In some cases, we find couples in which the compatibility never existed. We speak of sexual incompatibility when the couple does not match our erotic expectations. There are marked differences between the images we have of a sensual person, compared to the real characteristics of our partner. It is also common for erotic styles to be the opposite. If, for example, one loves relaxed, slow, and gentle sex, the other is attracted to a more instinctive and visceral eroticism. Sexual incompatibility is common in couples who are not chosen for sexual attraction but for other factors: emotional security, social status, economic power, and desire to form a family, external pressures.
On the other hand, in the case of couples who did have this chemistry from the beginning, it can be lost due to routine sexual scripts, accustoming, changes in the order of priorities, conflicts and abuse. A separate chapter is what is called the parenting of the bond.

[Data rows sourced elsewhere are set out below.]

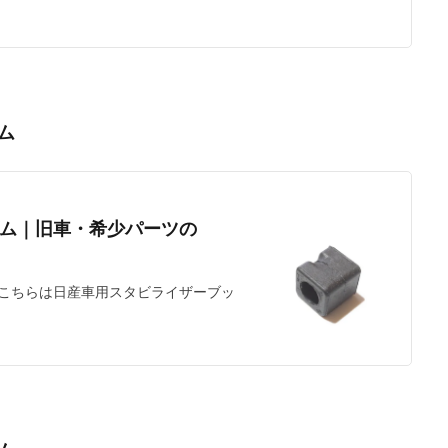
ム
ム｜旧車・希少パーツの
こちらは日産車用スタビライザーブッ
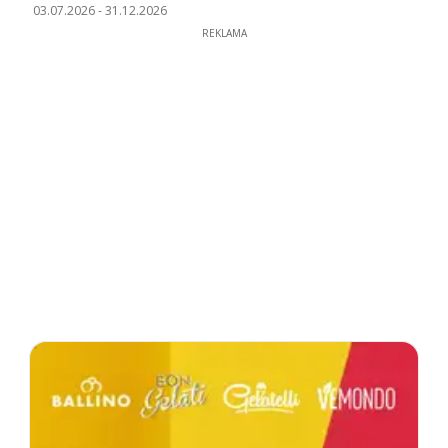
03.07.2026
-
31.12.2026
REKLAMA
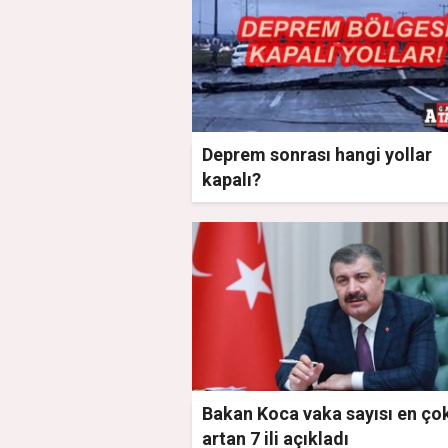
Deprem sonrası hangi yollar
kapalı?
Bakan Koca vaka sayısı en ço
artan 7 ili açıkladı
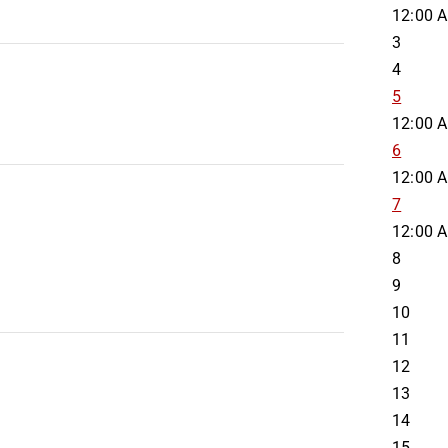
12:00 
3
4
5
12:00 
6
12:00 
7
12:00 
8
9
10
11
12
13
14
15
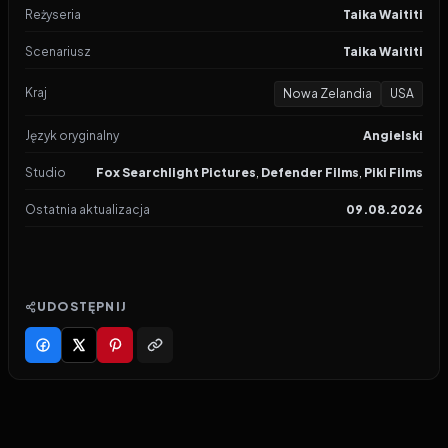
Reżyseria
Taika Waititi
Scenariusz
Taika Waititi
Kraj
Nowa Zelandia
USA
Język oryginalny
Angielski
Studio
Fox Searchlight Pictures
,
Defender Films
,
Piki Films
Ostatnia aktualizacja
09.08.2026
UDOSTĘPNIJ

They are those couples who have not known how to sustain their erotic relationship and there comes a point where they perceive each other in a familiar, friendly, but no longer sexual sense. "It's like she's my daughter," or "I'm sorry I slept with a brother," they say. If you intervene in time and the couple has the necessary cognitive, emotional, and motivation resources - in addition to good professional help from sex specialist in Delhi, it is possible to recover it. In other cases, it may be too late.
How do you recover when a partner feels like they don't have the chemistry they used to?

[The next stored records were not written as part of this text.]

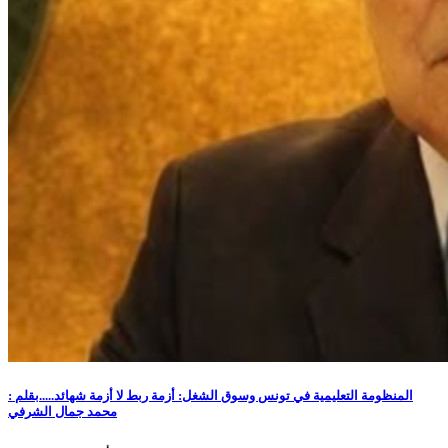
المنظومة التعليمية في تونس وسوق الشغل: أزمة ربط لا أزمة شهائد.....بقلم :
محمد جمال الشرفي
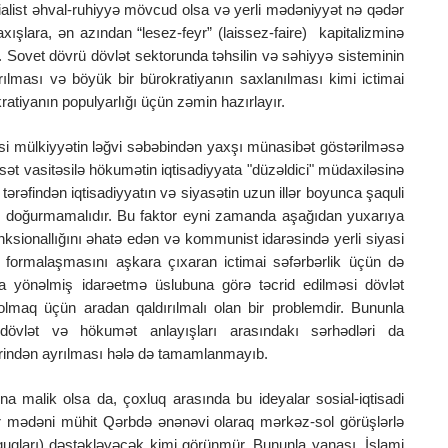
sialist əhval-ruhiyyə mövcud olsa və yerli mədəniyyət nə qədər
ışlara, ən azından “lesez-feyr” (laissez-faire) kapitalizminə
l. Sovet dövrü dövlət sektorunda təhsilin və səhiyyə sisteminin
ırılması və böyük bir bürokratiyanın saxlanılması kimi ictimai
atiyanın populyarlığı üçün zəmin hazırlayır.
usi mülkiyyətin ləğvi səbəbindən yaxşı münasibət göstərilməsə
ət vasitəsilə hökumətin iqtisadiyyata "düzəldici" müdaxiləsinə
 tərəfindən iqtisadiyyatın və siyasətin uzun illər boyunca şaquli
b doğurmamalıdır. Bu faktor eyni zamanda aşağıdan yuxarıya
ksionallığını əhatə edən və kommunist idarəsində yerli siyasi
formalaşmasını aşkara çıxaran ictimai səfərbərlik üçün də
ya yönəlmiş idarəetmə üslubuna görə təcrid edilməsi dövlət
lmaq üçün aradan qaldırılmalı olan bir problemdir. Bununla
 dövlət və hökumət anlayışları arasındakı sərhədləri da
-birindən ayrılması hələ də tamamlanmayıb.
a malik olsa da, çoxluq arasında bu ideyalar sosial-iqtisadi
r mədəni mühit Qərbdə ənənəvi olaraq mərkəz-sol görüşlərlə
quqları) dəstəkləyəcək kimi görünmür. Bununla yanaşı, İslami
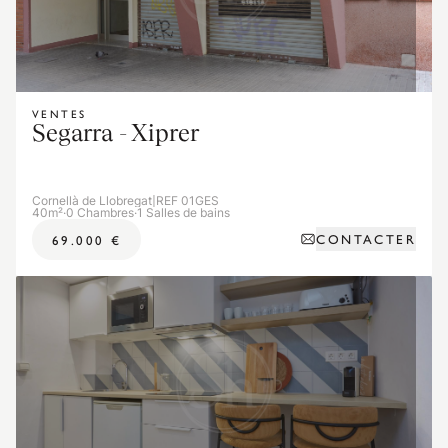
VENTES
Segarra - Xiprer
Cornellà de Llobregat
|
REF 01GES
40m²
·
0 Chambres
·
1 Salles de bains
CONTACTER
69.000 €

The possibility of bringing the positions closer when we detect areas of incompatibility is relative. It all depends on how big the differences are. If there are points of mutual attraction and coincidences in some satisfying erotic games for both of you, it is about reinforcing those shared aspects. Also through exploration and creativity, you may find some fantasies that you may not have previously known about, and that arouses mutual excitement and pleasure.
Then we must establish agreements regarding the differences. For example, if there are discrepancies in the sexual positions that cause more pleasure or the coital rhythm that stimulates them the most, it is about each one finding their moment to enjoy in their own way. Let us always be clear that in sex there must be a balance between pleasing and being pleased, says top sexologist in Delhi.
Is it possible to work on the differences in sexual frequency?
Sexual compatibility/incompatibility also includes sex thermostats. Each person has their own level of sexual desire as a parameter that, although it varies according to different factors, follows a very personal pattern. When both members of the couple have a different level of sexual impulse, we are facing an incompatible aspect, and the problem is when that difference in the sexual thermostat is important and permanent. And as a consequence, distortions appear in relation to how we see our partner, which are often channeled in sometimes rude labels, for example: " You are frigid, you never want to do it with me" or "You are a sexopath, you do not think of anything other than sex". And from there, there is little that we can build as a solution, simply because respect has already been lost, explains sexologist in South Delhi.
That is why we must avoid imposing parameters of supposed normality, such as the idea that in stable relationships, love must be made once a day, or three times a week. Each couple finds their own rhythm, the one that is most satisfying for them, and always considering that different factors can circumstantially alter the desire. When the difference is important, the first thing we have to do is understand the other, put ourselves in their place, and not judge or prejudge. From there we can think of solutions: alternatives of sexual satisfaction that do not involve intercourse (such as masturbation or oral sex) in such a way as not to pressure the partner, but at the same time the other party has a certain satisfaction of their impulse sexual. Reinforce intimacy and shared moments so that desire is stimulated. Discuss erotic games or changes in the sexual script that could increase sexual motivation. Work with sexual fantasies on a mental level, as a resource to increase sexual desire, suggests sexologist in East Delhi.